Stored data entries

=-=-=-=-=

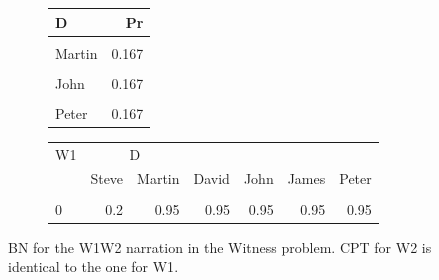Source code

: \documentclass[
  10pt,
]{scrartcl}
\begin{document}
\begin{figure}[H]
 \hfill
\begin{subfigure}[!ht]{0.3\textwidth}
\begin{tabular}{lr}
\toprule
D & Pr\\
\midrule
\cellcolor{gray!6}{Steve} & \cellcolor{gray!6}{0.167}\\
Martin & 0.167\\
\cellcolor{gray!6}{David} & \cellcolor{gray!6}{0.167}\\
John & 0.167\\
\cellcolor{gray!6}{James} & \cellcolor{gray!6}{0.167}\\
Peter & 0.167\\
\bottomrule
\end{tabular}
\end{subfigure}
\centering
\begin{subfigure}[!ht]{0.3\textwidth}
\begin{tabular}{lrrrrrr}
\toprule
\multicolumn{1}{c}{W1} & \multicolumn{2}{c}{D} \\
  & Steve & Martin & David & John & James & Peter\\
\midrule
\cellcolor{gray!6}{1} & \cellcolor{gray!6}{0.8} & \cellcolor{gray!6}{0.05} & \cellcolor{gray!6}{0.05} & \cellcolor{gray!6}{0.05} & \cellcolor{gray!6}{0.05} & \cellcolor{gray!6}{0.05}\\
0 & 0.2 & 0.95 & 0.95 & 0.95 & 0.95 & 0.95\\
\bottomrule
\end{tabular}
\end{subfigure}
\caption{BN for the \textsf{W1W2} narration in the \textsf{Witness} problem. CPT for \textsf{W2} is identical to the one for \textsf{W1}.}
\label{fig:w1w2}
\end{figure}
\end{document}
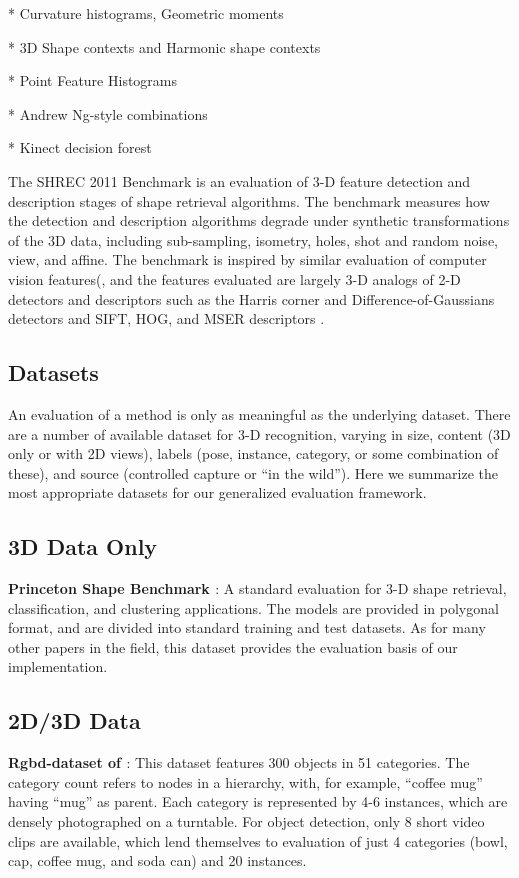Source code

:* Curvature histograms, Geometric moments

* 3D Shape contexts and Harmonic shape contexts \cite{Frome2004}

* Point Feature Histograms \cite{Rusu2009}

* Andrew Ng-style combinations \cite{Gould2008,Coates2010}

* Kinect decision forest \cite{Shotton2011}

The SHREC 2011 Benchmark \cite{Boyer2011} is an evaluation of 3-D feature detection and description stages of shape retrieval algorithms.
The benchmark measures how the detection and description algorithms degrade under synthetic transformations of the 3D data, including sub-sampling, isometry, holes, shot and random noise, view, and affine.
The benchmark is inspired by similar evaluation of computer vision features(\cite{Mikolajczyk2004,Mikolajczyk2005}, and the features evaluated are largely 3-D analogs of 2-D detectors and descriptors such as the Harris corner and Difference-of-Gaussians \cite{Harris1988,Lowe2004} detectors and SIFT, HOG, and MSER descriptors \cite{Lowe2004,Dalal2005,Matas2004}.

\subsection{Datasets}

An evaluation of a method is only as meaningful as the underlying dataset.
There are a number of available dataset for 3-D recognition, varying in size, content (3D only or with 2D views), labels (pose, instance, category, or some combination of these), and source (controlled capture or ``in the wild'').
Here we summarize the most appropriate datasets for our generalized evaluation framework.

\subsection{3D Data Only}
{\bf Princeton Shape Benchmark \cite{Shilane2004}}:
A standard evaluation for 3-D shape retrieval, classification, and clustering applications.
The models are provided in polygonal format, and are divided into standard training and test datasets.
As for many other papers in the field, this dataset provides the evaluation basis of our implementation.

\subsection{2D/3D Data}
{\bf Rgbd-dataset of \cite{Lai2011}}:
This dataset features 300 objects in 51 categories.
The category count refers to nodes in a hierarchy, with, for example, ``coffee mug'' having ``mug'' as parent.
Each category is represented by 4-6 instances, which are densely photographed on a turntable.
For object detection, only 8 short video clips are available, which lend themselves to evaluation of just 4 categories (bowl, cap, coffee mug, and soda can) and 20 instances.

=-=-=-=-=

Written task:
Once the pictures are removed, repeat all of the data above exactly.

Answer below:
Source code

: \documentclass[
  10pt,
]{scrartcl}
\begin{document}
\begin{figure}[H]
 \hfill
\begin{subfigure}[!ht]{0.3\textwidth}
\begin{tabular}{lr}
\toprule
D & Pr\\
\midrule
\cellcolor{gray!6}{Steve} & \cellcolor{gray!6}{0.167}\\
Martin & 0.167\\
\cellcolor{gray!6}{David} & \cellcolor{gray!6}{0.167}\\
John & 0.167\\
\cellcolor{gray!6}{James} & \cellcolor{gray!6}{0.167}\\
Peter & 0.167\\
\bottomrule
\end{tabular}
\end{subfigure}
\centering
\begin{subfigure}[!ht]{0.3\textwidth}
\begin{tabular}{lrrrrrr}
\toprule
\multicolumn{1}{c}{W1} & \multicolumn{2}{c}{D} \\
  & Steve & Martin & David & John & James & Peter\\
\midrule
\cellcolor{gray!6}{1} & \cellcolor{gray!6}{0.8} & \cellcolor{gray!6}{0.05} & \cellcolor{gray!6}{0.05} & \cellcolor{gray!6}{0.05} & \cellcolor{gray!6}{0.05} & \cellcolor{gray!6}{0.05}\\
0 & 0.2 & 0.95 & 0.95 & 0.95 & 0.95 & 0.95\\
\bottomrule
\end{tabular}
\end{subfigure}
\caption{BN for the \textsf{W1W2} narration in the \textsf{Witness} problem. CPT for \textsf{W2} is identical to the one for \textsf{W1}.}
\label{fig:w1w2}
\end{figure}
\end{document}
Source code

:* Curvature histograms, Geometric moments

* 3D Shape contexts and Harmonic shape contexts \cite{Frome2004}

* Point Feature Histograms \cite{Rusu2009}

* Andrew Ng-style combinations \cite{Gould2008,Coates2010}

* Kinect decision forest \cite{Shotton2011}

The SHREC 2011 Benchmark \cite{Boyer2011} is an evaluation of 3-D feature detection and description stages of shape retrieval algorithms.
The benchmark measures how the detection and description algorithms degrade under synthetic transformations of the 3D data, including sub-sampling, isometry, holes, shot and random noise, view, and affine.
The benchmark is inspired by similar evaluation of computer vision features(\cite{Mikolajczyk2004,Mikolajczyk2005}, and the features evaluated are largely 3-D analogs of 2-D detectors and descriptors such as the Harris corner and Difference-of-Gaussians \cite{Harris1988,Lowe2004} detectors and SIFT, HOG, and MSER descriptors \cite{Lowe2004,Dalal2005,Matas2004}.

\subsection{Datasets}

An evaluation of a method is only as meaningful as the underlying dataset.
There are a number of available dataset for 3-D recognition, varying in size, content (3D only or with 2D views), labels (pose, instance, category, or some combination of these), and source (controlled capture or ``in the wild'').
Here we summarize the most appropriate datasets for our generalized evaluation framework.

\subsection{3D Data Only}
{\bf Princeton Shape Benchmark \cite{Shilane2004}}:
A standard evaluation for 3-D shape retrieval, classification, and clustering applications.
The models are provided in polygonal format, and are divided into standard training and test datasets.
As for many other papers in the field, this dataset provides the evaluation basis of our implementation.

\subsection{2D/3D Data}
{\bf Rgbd-dataset of \cite{Lai2011}}:
This dataset features 300 objects in 51 categories.
The category count refers to nodes in a hierarchy, with, for example, ``coffee mug'' having ``mug'' as parent.
Each category is represented by 4-6 instances, which are densely photographed on a turntable.
For object detection, only 8 short video clips are available, which lend themselves to evaluation of just 4 categories (bowl, cap, coffee mug, and soda can) and 20 instances.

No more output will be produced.